:: Problem requirements ::
In the material below, find every line containing "Tens" and copy that line.

:: Given records ::
-------
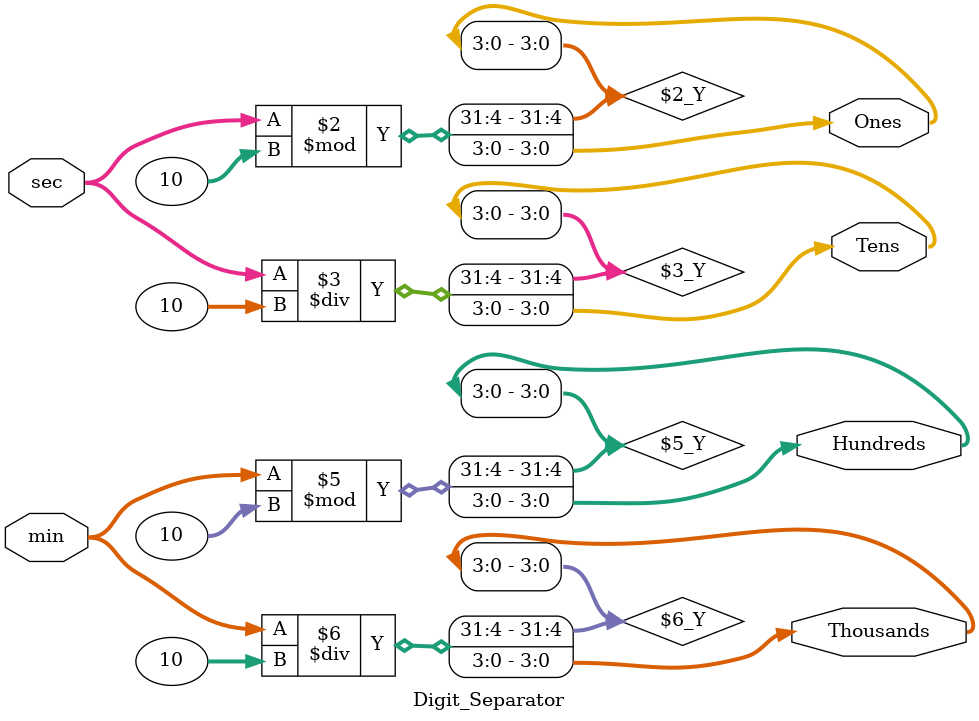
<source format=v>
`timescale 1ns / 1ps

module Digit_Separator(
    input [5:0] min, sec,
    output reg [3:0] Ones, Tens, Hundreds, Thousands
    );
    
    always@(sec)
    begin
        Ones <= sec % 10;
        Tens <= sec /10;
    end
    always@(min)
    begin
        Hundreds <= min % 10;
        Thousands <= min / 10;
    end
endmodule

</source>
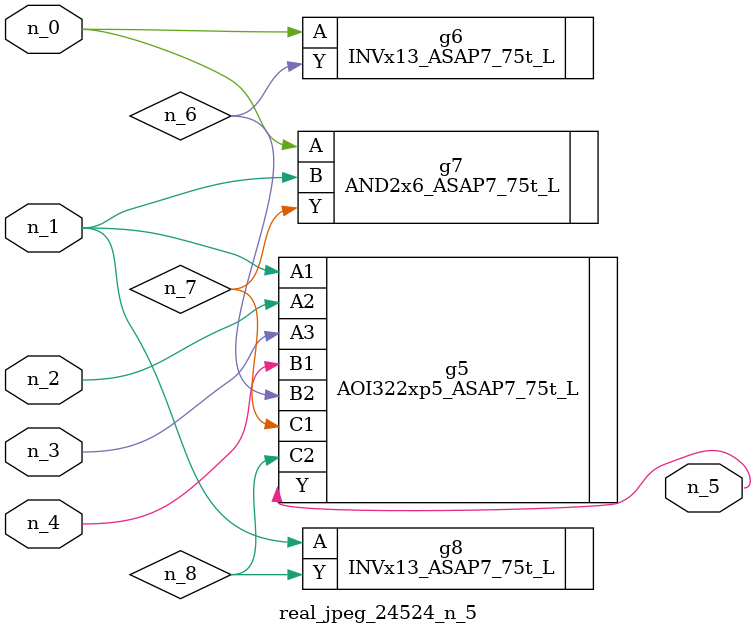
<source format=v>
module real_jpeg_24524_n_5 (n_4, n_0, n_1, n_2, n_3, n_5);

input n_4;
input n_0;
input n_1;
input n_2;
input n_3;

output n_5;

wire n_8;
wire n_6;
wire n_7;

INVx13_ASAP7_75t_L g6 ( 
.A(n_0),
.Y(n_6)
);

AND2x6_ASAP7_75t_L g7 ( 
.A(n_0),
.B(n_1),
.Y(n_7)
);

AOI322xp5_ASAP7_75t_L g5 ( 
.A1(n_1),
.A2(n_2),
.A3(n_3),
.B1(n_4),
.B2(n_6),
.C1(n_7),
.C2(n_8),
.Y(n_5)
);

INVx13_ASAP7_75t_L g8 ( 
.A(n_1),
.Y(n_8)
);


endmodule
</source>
-------
:: Completed exercise ::
    output reg [3:0] Ones, Tens, Hundreds, Thousands
        Tens <= sec /10;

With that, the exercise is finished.